OpenAI Complete MCP Server

by aiamblichus

This MCP server provides a clean interface for LLMs to use text completion capabilities through the MCP protocol. It acts as a bridge between an LLM client and any OpenAI's compatible API, primarily for base models.

View on GitHub

Last updated: N/A

OpenAI Complete MCP Server

An MCP (Model Context Protocol) server that provides a clean interface for LLMs to use text completion capabilities through the MCP protocol.

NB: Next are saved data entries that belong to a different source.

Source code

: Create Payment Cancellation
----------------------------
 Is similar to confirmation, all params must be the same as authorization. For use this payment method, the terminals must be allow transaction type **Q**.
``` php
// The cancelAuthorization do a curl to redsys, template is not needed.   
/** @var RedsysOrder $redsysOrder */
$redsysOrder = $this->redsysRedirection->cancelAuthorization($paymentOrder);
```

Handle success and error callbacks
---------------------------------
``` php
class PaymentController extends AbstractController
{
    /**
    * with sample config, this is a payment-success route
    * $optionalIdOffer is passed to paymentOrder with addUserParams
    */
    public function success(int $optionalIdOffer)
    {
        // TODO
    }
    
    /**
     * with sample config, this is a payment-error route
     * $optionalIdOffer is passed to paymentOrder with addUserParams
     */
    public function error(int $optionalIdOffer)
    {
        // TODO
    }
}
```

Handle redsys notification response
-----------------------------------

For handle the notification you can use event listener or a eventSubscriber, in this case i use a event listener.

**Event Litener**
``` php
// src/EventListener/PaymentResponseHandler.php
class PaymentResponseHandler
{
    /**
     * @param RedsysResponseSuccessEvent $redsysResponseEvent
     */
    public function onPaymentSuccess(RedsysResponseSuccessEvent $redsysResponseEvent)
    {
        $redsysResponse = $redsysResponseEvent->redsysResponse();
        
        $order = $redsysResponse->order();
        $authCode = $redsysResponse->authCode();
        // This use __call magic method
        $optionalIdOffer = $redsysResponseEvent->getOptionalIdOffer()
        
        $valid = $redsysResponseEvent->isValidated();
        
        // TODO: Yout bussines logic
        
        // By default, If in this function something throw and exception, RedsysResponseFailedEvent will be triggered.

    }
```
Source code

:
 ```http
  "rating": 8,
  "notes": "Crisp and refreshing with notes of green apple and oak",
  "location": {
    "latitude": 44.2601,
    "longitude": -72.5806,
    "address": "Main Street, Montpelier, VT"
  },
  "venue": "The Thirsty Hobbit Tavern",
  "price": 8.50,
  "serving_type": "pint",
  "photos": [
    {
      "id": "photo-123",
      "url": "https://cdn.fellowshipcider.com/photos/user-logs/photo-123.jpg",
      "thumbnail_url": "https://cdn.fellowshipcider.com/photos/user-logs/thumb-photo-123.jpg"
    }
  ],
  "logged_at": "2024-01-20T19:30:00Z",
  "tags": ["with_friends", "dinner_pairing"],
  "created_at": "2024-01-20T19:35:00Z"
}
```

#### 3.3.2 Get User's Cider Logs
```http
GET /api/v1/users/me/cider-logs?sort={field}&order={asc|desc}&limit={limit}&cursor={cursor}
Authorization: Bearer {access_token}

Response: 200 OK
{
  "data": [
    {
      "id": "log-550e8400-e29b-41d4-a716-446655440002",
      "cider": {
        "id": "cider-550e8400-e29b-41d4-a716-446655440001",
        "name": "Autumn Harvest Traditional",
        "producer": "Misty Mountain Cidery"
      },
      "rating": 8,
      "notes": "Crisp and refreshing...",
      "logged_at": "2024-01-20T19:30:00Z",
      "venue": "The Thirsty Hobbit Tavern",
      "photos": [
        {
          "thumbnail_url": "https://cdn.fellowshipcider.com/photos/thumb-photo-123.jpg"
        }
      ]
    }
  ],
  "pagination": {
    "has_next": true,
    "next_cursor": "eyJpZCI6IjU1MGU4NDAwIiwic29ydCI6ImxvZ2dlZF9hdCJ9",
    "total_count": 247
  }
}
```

This server acts as a bridge between an LLM client and any OpenAI's compatible API. The primary use case is for base models, as the server does not provide support for chat completions.

Features

  • Provides a single tool named "complete" for generating text completions
  • Properly handles asynchronous processing to avoid blocking
  • Implements timeout handling with graceful fallbacks
  • Supports cancellation of ongoing requests

Installation

# Clone the repository
git clone <repository-url>
cd mcp-openai-complete

# Install dependencies
pnpm install

# Build the project
pnpm run build

Configuration

The following environment variables are required:

OPENAI_API_KEY=your-hyperbolic-api-key
OPENAI_API_BASE=https://api.hyperbolic.xyz/v1
OPENAI_MODEL=meta-llama/Meta-Llama-3.1-405B

Usage

Start the server:

pnpm start

This will start the server on stdio, making it available for MCP clients to communicate with.

Docker Usage

Building the Docker Image

docker build -t mcp-openai-complete .

Running the Container

# Run with environment variables
docker run -it --rm \
  -e OPENAI_API_KEY="your-api-key" \
  -e OPENAI_MODEL="gpt-3.5-turbo-instruct" \
  mcp-openai-complete

You can also use a .env file:

# Run with .env file
docker run -it --rm \
  --env-file .env \
  mcp-openai-complete

Parameters for the "complete" tool

  • prompt (string, required): The text prompt to complete
  • max_tokens (integer, optional): Maximum tokens to generate, default: 150
  • temperature (number, optional): Controls randomness (0-1), default: 0.7
  • top_p (number, optional): Controls diversity via nucleus sampling, default: 1.0
  • frequency_penalty (number, optional): Decreases repetition of token sequences, default: 0.0
  • presence_penalty (number, optional): Increases likelihood of talking about new topics, default: 0.0

Development

For development with auto-reloading:

npm run dev

License

MIT